Record extracts:
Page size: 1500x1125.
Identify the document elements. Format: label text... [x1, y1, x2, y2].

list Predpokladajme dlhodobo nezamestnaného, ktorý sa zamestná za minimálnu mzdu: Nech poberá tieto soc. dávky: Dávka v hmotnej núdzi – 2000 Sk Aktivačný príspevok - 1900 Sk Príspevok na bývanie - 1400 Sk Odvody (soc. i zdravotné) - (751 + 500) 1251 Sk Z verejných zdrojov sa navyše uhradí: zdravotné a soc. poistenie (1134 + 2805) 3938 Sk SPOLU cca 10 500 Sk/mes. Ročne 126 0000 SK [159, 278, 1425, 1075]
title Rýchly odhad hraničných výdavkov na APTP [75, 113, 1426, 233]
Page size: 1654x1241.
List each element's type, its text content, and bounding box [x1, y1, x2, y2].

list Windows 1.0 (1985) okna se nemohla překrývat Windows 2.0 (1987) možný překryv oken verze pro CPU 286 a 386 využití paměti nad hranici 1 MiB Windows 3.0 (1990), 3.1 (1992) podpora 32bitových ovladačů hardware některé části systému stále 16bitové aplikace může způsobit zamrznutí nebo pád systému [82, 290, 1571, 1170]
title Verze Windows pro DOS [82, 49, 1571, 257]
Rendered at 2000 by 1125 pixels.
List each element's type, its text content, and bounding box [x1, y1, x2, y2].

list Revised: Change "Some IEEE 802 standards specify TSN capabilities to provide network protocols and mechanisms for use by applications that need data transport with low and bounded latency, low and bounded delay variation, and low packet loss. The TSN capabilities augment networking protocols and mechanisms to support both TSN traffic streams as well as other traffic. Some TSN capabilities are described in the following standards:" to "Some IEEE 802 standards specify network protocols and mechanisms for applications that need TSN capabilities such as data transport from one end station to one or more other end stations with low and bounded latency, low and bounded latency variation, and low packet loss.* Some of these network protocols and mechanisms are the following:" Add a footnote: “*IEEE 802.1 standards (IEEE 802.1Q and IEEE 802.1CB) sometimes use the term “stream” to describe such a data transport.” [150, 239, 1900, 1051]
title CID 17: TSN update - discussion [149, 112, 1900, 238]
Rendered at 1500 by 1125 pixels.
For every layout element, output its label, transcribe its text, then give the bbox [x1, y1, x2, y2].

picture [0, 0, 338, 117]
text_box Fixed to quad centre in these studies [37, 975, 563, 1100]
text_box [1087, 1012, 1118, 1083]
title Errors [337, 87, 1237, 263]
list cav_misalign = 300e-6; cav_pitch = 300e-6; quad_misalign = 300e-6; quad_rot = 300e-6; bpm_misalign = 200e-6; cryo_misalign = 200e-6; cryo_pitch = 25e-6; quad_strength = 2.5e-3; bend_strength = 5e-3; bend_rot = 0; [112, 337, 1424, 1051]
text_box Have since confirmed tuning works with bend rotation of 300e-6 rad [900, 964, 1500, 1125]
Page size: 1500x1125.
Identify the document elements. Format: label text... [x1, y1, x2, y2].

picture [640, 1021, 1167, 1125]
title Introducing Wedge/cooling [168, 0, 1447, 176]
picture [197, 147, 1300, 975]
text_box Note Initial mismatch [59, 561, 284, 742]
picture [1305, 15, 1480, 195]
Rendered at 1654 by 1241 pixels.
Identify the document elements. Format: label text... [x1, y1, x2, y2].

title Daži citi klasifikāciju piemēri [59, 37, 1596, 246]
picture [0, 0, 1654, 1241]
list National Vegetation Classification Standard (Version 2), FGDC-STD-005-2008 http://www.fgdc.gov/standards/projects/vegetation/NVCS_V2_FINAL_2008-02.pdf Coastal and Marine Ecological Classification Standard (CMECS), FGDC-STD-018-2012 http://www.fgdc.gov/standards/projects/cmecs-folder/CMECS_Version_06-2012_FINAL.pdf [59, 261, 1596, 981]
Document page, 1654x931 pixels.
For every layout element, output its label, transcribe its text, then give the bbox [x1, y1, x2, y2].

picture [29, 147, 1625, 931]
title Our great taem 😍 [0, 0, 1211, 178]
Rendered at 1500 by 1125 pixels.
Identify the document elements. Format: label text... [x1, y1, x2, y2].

Instruction: Copy out, word for word, the part of the records above that opens with the line containing "Rendered at 1654 by 1241 pixels." and closes with the line containing "picture [0, 0, 1654, 1241]", both lines included.

Full output:
Rendered at 1654 by 1241 pixels.
Identify the document elements. Format: label text... [x1, y1, x2, y2].

title Daži citi klasifikāciju piemēri [59, 37, 1596, 246]
picture [0, 0, 1654, 1241]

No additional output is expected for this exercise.